La supraconductivité dans les nickelates à structure « infinite-layer » constitue l’un des développements majeurs de la physique de la matière condensée de ces dernières années. Découverts en 2019, ces matériaux sont considérés comme des analogues prometteurs des cuprates supraconducteurs et offrent un terrain privilégié pour mieux comprendre les mécanismes de la supraconductivité non conventionnelle. Leur étude reste toutefois limitée par la grande complexité de leur synthèse.

Dans un article récemment publié dans Communications Materials, des chercheurs du Laboratoire Albert Fert présentent une méthode de synthèse simple et particulièrement accessible pour obtenir des films minces de nickelates supraconducteurs de haute qualité. Cette approche repose sur une réduction topotactique induite par le dépôt d’aluminium par pulvérisation cathodique (sputtering), une technique largement répandue dans les laboratoires de dépôts de couches minces.

Concrètement, une fine couche d’aluminium est déposée sur un film mince de nickelate pérovskite (Pr₀.₈Sr₀.₂NiO₃). L’aluminium joue alors le rôle d’agent réducteur : il capte sélectivement les atomes d’oxygène situés aux sites apicaux du réseau cristallin, transformant ainsi le matériau en une phase infinite-layer supraconductrice (Pr₀.₈Sr₀.₂NiO₂). Les chercheurs ont optimisé finement les paramètres du dépôt afin d’obtenir une transformation complète et contrôlée.
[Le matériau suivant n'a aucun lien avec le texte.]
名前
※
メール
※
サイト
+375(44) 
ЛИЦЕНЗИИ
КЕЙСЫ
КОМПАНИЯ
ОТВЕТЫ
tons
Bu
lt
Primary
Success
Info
Cette méthode permet d’obtenir des films supraconducteurs présentant une température de transition allant jusqu’à 17 K, une valeur comparable à l’état de l’art pour ce composé. Elle présente également plusieurs avantages majeurs par rapport aux techniques conventionnelles utilisant des agents chimiques comme le CaH₂ : une meilleure reproductibilité, un contrôle accru du désordre structural et la possibilité de réaliser la réduction entièrement in situ, sans exposition à l’air.
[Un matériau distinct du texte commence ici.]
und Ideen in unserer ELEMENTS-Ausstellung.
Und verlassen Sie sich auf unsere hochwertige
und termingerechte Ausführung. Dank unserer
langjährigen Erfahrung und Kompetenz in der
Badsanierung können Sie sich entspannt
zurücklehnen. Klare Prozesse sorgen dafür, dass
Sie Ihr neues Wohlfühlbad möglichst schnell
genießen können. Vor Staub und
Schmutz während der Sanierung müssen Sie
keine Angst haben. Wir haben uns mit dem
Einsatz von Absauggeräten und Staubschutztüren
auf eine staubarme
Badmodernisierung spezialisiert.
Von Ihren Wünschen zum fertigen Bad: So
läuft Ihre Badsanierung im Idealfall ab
Au-delà des performances obtenues, l’intérêt principal de cette approche réside dans son accessibilité expérimentale. En s’appuyant sur une technique standard de sputtering, elle abaisse considérablement les barrières techniques à l’entrée et pourrait permettre à un plus grand nombre de groupes de recherche d’explorer la physique des nickelates supraconducteurs. Cette avancée ouvre ainsi de nouvelles perspectives pour l’étude fondamentale de ces matériaux, mais aussi pour leur caractérisation par des techniques sensibles à la surface.
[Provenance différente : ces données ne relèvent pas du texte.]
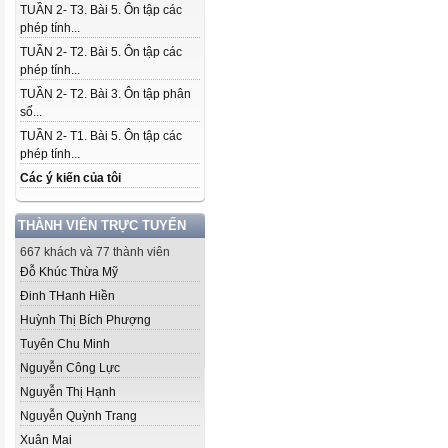
TUẦN 2- T3. Bài 5. Ôn tập các
phép tính...
TUẦN 2- T2. Bài 5. Ôn tập các
phép tính...
TUẦN 2- T2. Bài 3. Ôn tập phân
số...
TUẦN 2- T1. Bài 5. Ôn tập các
phép tính...
Các ý kiến của tôi
THÀNH VIÊN TRỰC TUYẾN
667 khách và 77 thành viên
Đỗ Khúc Thừa Mỹ
Đinh THanh Hiền
Huỳnh Thị Bích Phượng
Tuyên Chu Minh
Nguyễn Công Lực
Nguyễn Thị Hạnh
Nguyễn Quỳnh Trang
Xuân Mai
Ce travail a été mené en collaboration avec le Laboratoire de Physique des Solides (LPS) et a bénéficié du soutien de l’Agence Nationale de la Recherche (ANR) dans le cadre du projet JCJC OxyNicks.

 

Référence

Accessible synthesis of superconducting nickelates via topotactic reduction induced by aluminum sputter deposition.

Dongxin Zhang, Aravind Raji, Luis M. Vicente-Arche, Alexandre Gloter, Manuel Bibes et Lucía Iglesias
Communications Materials 6, 293 (2025).

Lien open access :  https://www.nature.com/articles/s43246-025-01013-9

Lucia 2026

(a) Schéma du processus de réduction assistée par l’aluminium dans les nickelates. Une couche mince d’aluminium est déposée sur un film mince pérovskite précurseur Pr₀.₈Sr₀.₂NiO₃ à température modérée (panneau de droite). Dans des conditions optimisées, l’aluminium extrait sélectivement les atomes d’oxygène apicaux, transformant le film en une phase infinite-layer supraconductrice (panneau de gauche). (b) Image de microscopie électronique en transmission à balayage en coupe transversale d’un film mince infinite-layer supraconducteur Pr₀.₈Sr₀.₂NiO₂ obtenu par réduction assistée par l’aluminium. (c) Résistivité en fonction de la température de plusieurs échantillons infinite-layer supraconducteurs réduits par pulvérisation cathodique de l’aluminium, illustrant l’excellente reproductibilité de la méthode.